Al walked over to the discus ring, picked up a disc and stepped inside the pock-marked dirt mess of a throwing circle. He would later say,” Here I am inside that ring and, God’s honest truth, it was like coming home.” He made the first throw in a life of about 500,000 throws. From the beginning, he found the challenge of trying to throw further and further very interesting. There was just something about working very hard in virtual isolation with a bunch of big guys, also working to the max, and trying to throw harder and harder and harder. He absolutely enjoyed it. There was nothing more definitive than that tape measure.

It could have been that evening or that week or a month later, but soon after, during dinner at home, Al told his father that he was giving the discus a try instead of running the mile. Most of his father’s time was now being spent on tending to his mother, whose cancer was advancing. The person who Al thought was a dominant, rough, single minded, bullheaded man, had demonstrated that he was now the most caring person his son had ever seen.

Later, Al was in his room doing homework when his father asked him if it was okay to come in. Al nodded, sure, and his father sat on the bed. “So, the discus, eh? Weight throwers, right?” asked his father. “I have a story for you,” he smiled. “I guess I was eleven or twelve working for your grandfather on a big construction project in Manhattan. It was near Times Square. I was a skinny, scrawny kid. It was after the Great War, I think. Anyway, they sent me across Broadway with a wheelbarrow to bring back a load of bricks. So, I get the bricks and it was heavy..I mean, really heavy. I could barely control it, let alone lift it.”
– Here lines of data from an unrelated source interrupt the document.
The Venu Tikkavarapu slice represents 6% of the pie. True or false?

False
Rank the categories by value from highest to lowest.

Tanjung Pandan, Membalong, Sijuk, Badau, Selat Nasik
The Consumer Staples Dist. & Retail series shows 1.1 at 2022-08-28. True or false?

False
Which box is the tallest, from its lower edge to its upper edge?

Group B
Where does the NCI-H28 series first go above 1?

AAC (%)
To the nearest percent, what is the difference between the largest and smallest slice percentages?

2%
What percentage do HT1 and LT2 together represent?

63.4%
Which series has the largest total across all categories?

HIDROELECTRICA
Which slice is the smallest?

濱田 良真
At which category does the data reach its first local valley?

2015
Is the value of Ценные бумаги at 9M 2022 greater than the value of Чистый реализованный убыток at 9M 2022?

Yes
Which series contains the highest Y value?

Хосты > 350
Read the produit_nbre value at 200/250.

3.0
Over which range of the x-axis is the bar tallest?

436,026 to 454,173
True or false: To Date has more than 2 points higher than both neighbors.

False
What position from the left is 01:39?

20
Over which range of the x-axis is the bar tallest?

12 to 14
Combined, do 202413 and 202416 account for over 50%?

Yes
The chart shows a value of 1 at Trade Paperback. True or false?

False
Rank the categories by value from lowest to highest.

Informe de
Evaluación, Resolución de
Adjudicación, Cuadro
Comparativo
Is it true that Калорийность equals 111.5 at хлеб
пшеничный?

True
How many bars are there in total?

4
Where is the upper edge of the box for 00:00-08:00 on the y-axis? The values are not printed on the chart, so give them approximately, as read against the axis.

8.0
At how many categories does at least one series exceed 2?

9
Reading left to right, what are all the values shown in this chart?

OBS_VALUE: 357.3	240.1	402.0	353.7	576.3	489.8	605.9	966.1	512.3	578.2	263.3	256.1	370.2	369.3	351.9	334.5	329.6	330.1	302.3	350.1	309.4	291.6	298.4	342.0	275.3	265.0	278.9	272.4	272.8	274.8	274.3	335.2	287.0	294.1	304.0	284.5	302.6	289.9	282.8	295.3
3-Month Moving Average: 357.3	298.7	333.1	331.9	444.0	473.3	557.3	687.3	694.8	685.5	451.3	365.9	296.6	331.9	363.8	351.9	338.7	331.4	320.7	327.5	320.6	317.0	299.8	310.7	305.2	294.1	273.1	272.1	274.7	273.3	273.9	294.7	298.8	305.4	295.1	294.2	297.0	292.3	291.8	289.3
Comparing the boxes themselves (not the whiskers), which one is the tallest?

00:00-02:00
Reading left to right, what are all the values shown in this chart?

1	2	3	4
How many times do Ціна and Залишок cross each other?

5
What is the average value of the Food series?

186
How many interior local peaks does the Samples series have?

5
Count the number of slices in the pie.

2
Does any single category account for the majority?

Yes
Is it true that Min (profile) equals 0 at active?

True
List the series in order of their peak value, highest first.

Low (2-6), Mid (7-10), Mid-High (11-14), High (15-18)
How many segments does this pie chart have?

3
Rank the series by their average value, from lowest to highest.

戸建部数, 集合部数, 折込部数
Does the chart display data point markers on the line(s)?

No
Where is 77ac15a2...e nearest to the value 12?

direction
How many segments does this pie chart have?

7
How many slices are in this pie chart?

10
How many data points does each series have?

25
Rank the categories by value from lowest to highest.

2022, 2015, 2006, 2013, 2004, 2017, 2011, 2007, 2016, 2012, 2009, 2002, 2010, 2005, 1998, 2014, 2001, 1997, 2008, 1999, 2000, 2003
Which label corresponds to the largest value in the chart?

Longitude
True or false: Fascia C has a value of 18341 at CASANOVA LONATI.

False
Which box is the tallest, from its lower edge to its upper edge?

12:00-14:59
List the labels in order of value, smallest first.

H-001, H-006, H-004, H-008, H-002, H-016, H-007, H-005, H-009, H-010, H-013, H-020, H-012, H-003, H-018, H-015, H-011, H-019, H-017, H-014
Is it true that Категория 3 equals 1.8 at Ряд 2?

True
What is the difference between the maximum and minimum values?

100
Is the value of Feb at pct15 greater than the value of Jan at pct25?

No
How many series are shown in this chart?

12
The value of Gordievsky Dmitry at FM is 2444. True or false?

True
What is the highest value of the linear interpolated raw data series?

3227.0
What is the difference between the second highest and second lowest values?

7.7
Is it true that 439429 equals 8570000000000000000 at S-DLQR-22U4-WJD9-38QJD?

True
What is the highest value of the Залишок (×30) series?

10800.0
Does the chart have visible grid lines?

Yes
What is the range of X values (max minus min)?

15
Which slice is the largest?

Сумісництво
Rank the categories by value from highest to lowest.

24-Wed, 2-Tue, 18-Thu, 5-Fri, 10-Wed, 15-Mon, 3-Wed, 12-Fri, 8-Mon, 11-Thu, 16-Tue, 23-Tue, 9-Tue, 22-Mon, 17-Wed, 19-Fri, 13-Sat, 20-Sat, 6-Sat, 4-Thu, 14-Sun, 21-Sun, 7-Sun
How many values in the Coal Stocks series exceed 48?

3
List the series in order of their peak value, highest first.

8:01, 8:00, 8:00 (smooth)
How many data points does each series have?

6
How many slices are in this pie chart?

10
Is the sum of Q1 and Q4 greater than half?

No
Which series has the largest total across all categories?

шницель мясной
“So here I am and I’ve got to get across Times Square. Now, back then, there were no traffic lights. It was a madhouse. A confluence of cars, trolleys, people in every direction. You took your life in your hands. Then, this huge cop in blue..I mean the biggest man I had ever seen..his moustache was bigger than me...he steps out into the middle of all this chaos and stops traffic in every direction. No one is about to lurch forward, honk horns and go against this guy. He waved at me and here I go, me, across Times Square, with my load of bricks. It felt like forever. And do you know who the cop was? Pat McDonald, the Olympic Champion weight thrower! One of the Irish Whales! Everybody knew who he was. He was a god. And to think he did all that just so this kid could cross the street with that thing of bricks.”

It was the first time Al Oerter had ever heard any mention of the Olympic Games by anyone in his family.

Most people spend a good part of their lives searching for their destiny. In one brief moment, Al Oerter experienced the confluence of events across time and space and that allowed destiny to find him. It was good to be home.